§ Input records:
++++++++
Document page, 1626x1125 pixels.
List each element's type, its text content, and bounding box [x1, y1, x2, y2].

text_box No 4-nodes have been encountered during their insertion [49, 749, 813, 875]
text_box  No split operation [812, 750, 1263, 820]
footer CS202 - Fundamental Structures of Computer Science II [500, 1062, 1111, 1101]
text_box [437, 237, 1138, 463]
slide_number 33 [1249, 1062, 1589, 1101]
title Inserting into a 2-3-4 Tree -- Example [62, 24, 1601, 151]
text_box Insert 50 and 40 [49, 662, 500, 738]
++++++++
§ Work instructions: Each entry above is to be printed again exactly.

§ Answer to this problem:
Document page, 1626x1125 pixels.
List each element's type, its text content, and bounding box [x1, y1, x2, y2].

text_box No 4-nodes have been encountered during their insertion [49, 749, 813, 875]
text_box  No split operation [812, 750, 1263, 820]
footer CS202 - Fundamental Structures of Computer Science II [500, 1062, 1111, 1101]
text_box [437, 237, 1138, 463]
slide_number 33 [1249, 1062, 1589, 1101]
title Inserting into a 2-3-4 Tree -- Example [62, 24, 1601, 151]
text_box Insert 50 and 40 [49, 662, 500, 738]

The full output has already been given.